Me: 39 W: 33 M: 9 years T: 10 years S7 S10 BD 10/19/13 W Filed 11/25/13 EA Confirmed 2/2/14 (no evidence of PA) WAW moved out 3/15/14
Hey all, its been awhile since I posted and wanted to give an update
Its been a little over a month since WAW moved to her apartment. She seems to be doing okay, and is very busy with work. We talk about 2x a week, and its mainly about the boys. Sometimes she vents how busy and exhausted she is, and I try to empathize with her. I invited her over on easter sunday to have a egg hunt with the boys, which she accepted and came over for about an hour, it was nice to see her, but at the same time I've began to look at her differently. Im not sure If she has changed, or my eye's are now open to the True her. She is very "matter a fact" and comes across as controlling. I find myself biting my tongue and a few instance's I've even had to walk away from her. I find it humorous that she is still keeping score, about the responsibilities she has compared to what I have. Such as making lunches and dinners etc. I get it, Im doing the same exact things when I have the boys and its down right exhausting. I dont know what to make of it and Im trying not to mind read.
About me: I have been trying to GAL and spend as much time with my boys as possible. I still think about WAW quite a bit, and the possibility of what could have been. Every night at appox 3:30am I wake up and she is the first thing on my mind. Uggggh. I've honestly been working on myself, and my foolsih way's and trying to become a man only a fool would leave. (easier said than done though). Im still working out, and fishing as much as possible. I would like to say I've detached, but I haven't. I can say Im in a better place than I was a month ago, but still not fully detached. Im working on it though. I've thought if my WAW did want to reconcile, that I would not jump on the opportunity like I once would have. I would be skeptical and would have to try dating her for awhile. She is different (or maybe I am), but I could honestly say that I would have to get to know her all over again.
Originally Posted By: Spartan
This next bit of advice may be tough to do but since she moved out it might be time for you to pull back and not offer to help. She made the decision to leave so now she has to figure out what that new life will look like. It's tough and it may shock her a little. More importantly it will force you to concentrate only on you and the boys without having to worry about helping someone else at this point.
I could not agree with you more and you are not the first person to say this. I some how need to get to this point, get my dam confidence back. (Which Im working on that too.)

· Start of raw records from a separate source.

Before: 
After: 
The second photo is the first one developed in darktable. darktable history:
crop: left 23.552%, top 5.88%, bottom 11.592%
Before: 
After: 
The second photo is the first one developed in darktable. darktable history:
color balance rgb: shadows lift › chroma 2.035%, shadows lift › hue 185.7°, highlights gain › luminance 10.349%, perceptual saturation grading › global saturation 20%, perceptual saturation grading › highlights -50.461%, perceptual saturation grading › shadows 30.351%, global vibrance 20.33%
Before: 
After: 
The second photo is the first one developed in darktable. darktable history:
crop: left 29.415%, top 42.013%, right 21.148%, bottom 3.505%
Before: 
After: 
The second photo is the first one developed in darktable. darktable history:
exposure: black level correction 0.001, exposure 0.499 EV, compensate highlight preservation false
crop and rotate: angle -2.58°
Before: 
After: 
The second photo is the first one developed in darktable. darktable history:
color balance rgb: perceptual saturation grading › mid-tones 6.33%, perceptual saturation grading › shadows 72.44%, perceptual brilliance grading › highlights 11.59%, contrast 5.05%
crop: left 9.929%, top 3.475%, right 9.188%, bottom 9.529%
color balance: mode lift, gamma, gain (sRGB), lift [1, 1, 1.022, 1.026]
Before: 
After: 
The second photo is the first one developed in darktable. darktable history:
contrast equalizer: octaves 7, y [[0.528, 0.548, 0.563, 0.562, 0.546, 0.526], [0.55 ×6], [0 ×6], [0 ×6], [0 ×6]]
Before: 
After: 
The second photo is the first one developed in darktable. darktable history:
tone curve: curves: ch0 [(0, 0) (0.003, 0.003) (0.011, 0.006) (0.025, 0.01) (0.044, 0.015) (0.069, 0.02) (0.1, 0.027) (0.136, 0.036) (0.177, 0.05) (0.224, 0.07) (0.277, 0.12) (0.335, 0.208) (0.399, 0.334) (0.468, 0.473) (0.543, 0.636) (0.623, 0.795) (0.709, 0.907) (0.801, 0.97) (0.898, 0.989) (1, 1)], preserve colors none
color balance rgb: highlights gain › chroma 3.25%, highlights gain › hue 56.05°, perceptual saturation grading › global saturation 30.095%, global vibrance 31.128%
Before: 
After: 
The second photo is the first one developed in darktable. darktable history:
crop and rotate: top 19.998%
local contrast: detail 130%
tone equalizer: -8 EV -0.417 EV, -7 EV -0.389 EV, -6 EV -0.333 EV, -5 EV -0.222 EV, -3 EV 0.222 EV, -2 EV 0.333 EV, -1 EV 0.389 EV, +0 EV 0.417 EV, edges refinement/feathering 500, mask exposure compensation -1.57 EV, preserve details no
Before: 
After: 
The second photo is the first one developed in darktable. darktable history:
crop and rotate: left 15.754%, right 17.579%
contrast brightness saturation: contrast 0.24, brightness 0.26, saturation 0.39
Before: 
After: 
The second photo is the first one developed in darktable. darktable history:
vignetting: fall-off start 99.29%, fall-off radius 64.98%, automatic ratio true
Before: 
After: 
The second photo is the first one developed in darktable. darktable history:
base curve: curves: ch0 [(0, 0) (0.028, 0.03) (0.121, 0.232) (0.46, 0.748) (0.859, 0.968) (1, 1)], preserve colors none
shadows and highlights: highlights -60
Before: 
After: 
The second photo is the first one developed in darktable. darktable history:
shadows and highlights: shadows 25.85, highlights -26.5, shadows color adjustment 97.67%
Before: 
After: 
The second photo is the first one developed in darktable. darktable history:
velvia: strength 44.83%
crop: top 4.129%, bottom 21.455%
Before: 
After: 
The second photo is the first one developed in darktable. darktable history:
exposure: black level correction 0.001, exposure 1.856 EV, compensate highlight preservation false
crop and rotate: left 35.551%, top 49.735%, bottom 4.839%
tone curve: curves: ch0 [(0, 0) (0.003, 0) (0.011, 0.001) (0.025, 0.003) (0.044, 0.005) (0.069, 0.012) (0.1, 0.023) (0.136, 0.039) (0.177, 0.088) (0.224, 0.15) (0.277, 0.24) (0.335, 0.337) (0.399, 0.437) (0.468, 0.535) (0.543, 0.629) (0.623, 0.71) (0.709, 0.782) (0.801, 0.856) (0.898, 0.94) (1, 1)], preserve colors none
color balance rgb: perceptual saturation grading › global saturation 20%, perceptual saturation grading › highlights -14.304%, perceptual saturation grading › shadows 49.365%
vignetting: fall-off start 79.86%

Me: 39 W: 33 M: 9 years T: 10 years S7 S10 BD 10/19/13 W Filed 11/25/13 EA Confirmed 2/2/14 (no evidence of PA) WAW moved out 3/15/14
330 or 4am is my wake up and think about H too. I often think "is this really happening?! Is this a nightmare?!" Yup.
I actaully got some hypnosis downloads on my phone that I listen to at the times I can;t fall back asleep. Topics like positive thinking, quiet mind, improve your mood...
Not sure how well it works, but I fall back alseep really easily while listening. (Got used to sleeping with the ear-buds in).
Sounds like you are on the right track. And that you are doing a good job with your boys...
M:41 H:38 D:6 D:3 M:11 yrs T:15 yrs Bomb: Feb 8/14 Seperated: Feb 12/14
"Be kind, for everyone you meet is fighting a hard battle." Plato
Weird- 3:30/4am is when I wake up too! Then I lay there trying to clear my mind just long enough to fall back asleep a short time before the alarm goes off to get kids ready for school.